INSTRUCTIONS TO FOLLOW »
Lay out the lines below as a two-column CSV with the headers "line" and "answer," one row per line. Put each line's text and its answer in a separate quoted field, replace any line breaks with spaces, and leave out the pictures.
------------------------------------------------
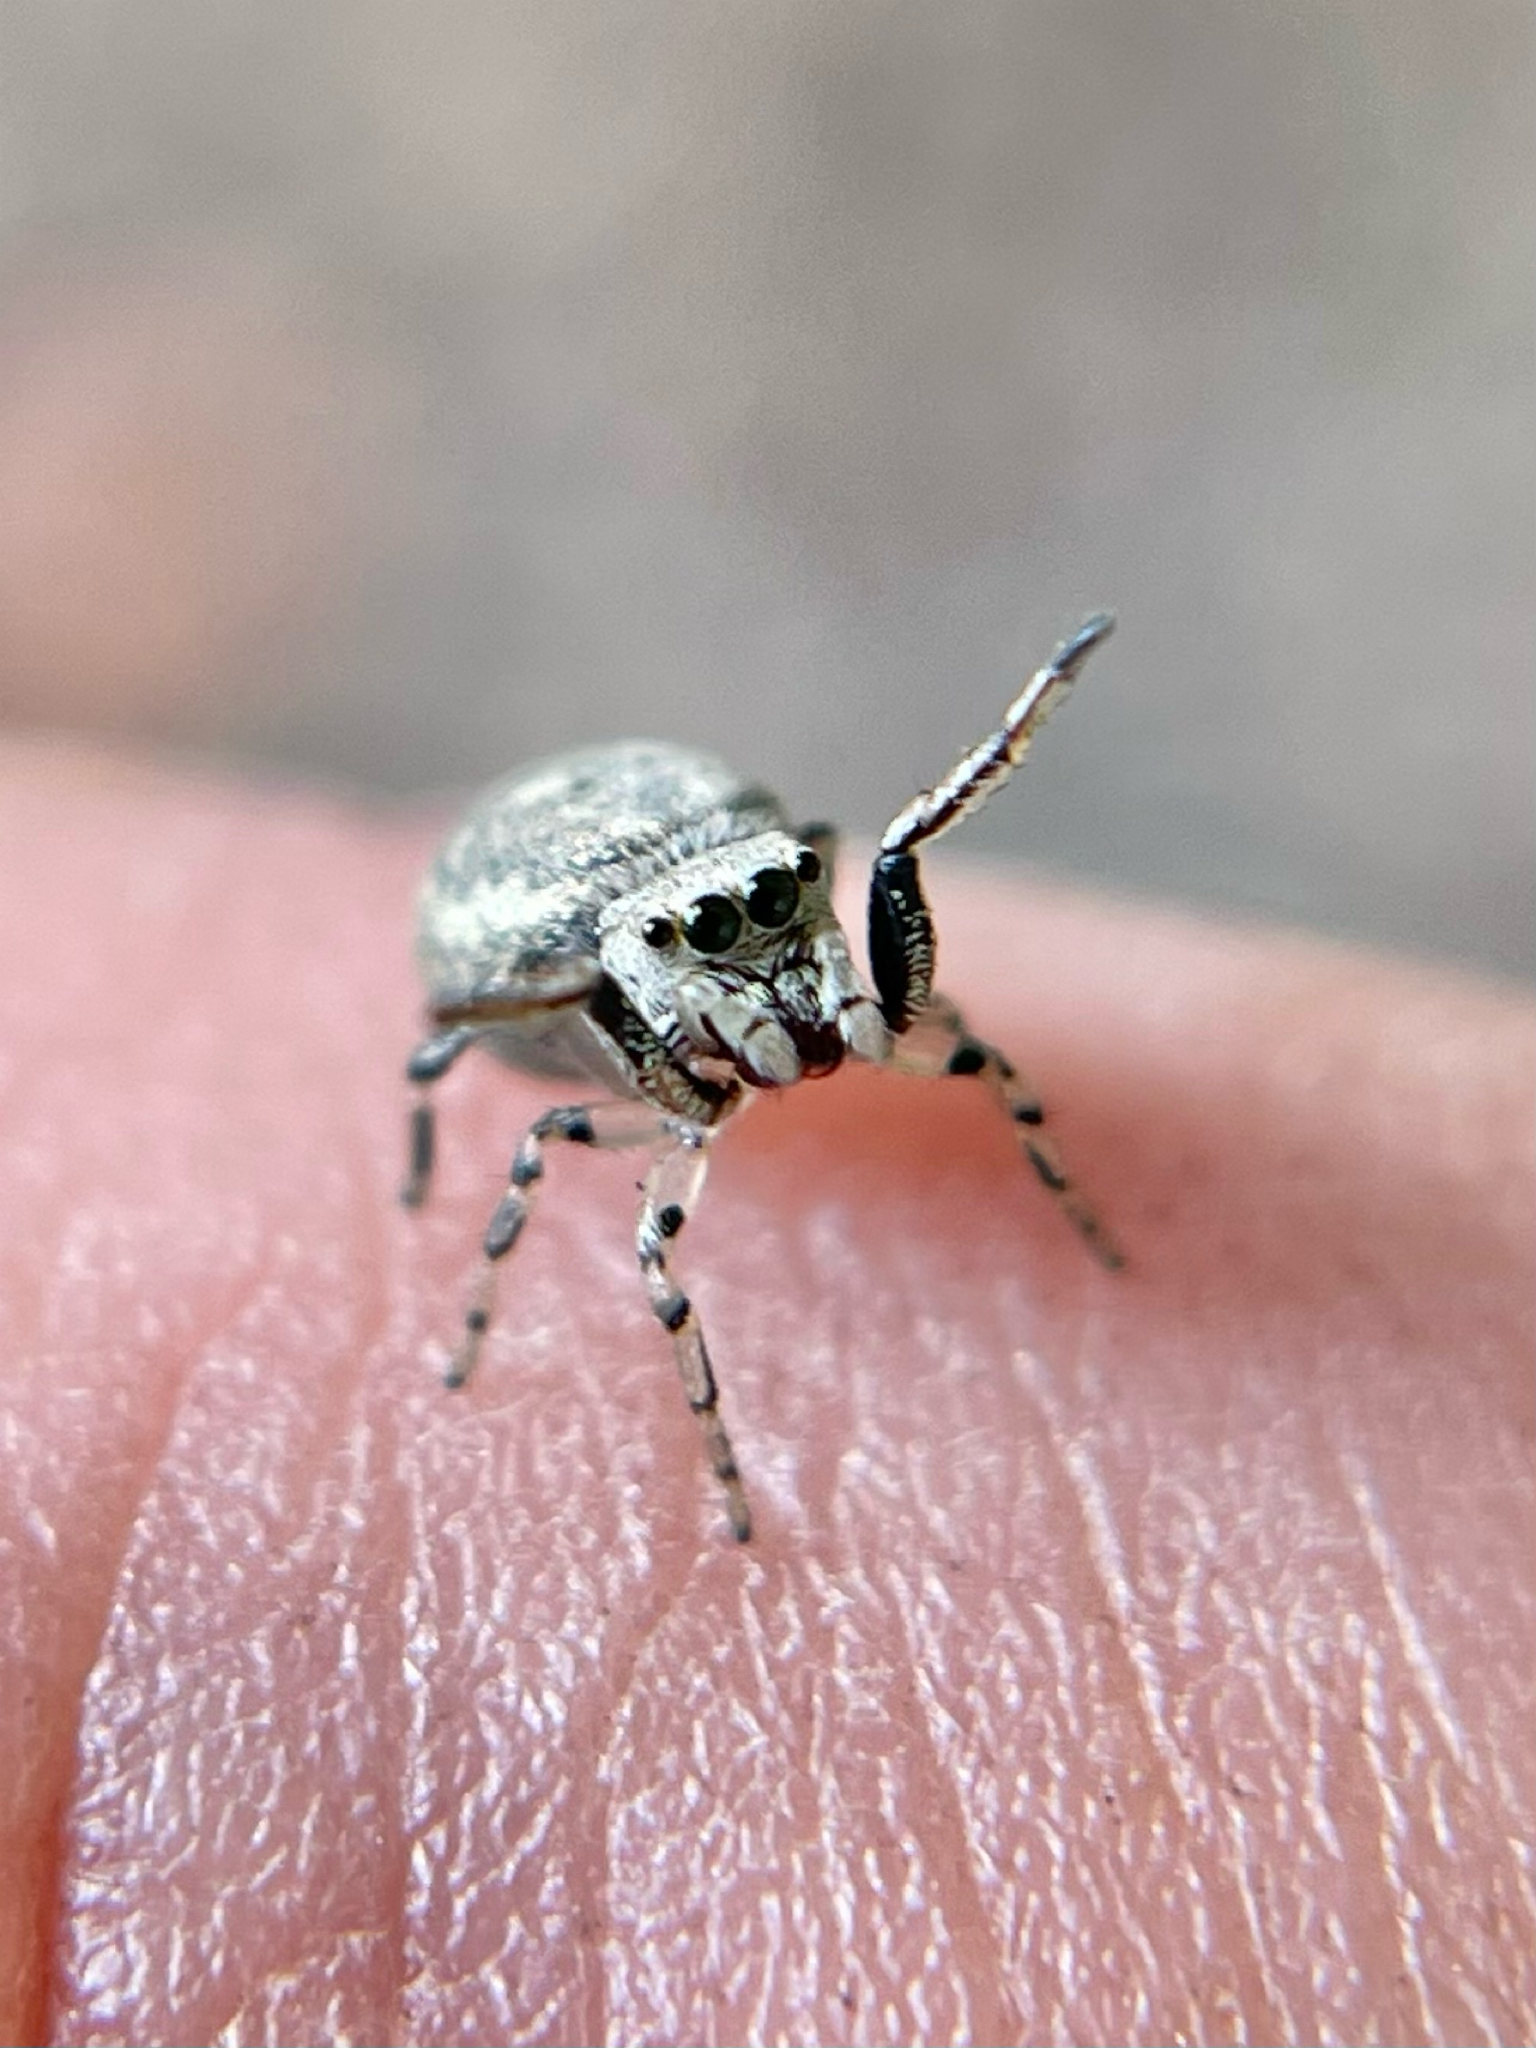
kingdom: Animalia
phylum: Arthropoda
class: Arachnida
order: Araneae
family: Salticidae
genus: Zygoballus
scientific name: Zygoballus rufipes
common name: Jumping spiders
------------------------------------------------
RESPONSE TO THE TASK »
line,answer
"kingdom:","Animalia"
"phylum:","Arthropoda"
"class:","Arachnida"
"order:","Araneae"
"family:","Salticidae"
"genus:","Zygoballus"
"scientific name:","Zygoballus rufipes"
"common name:","Jumping spiders"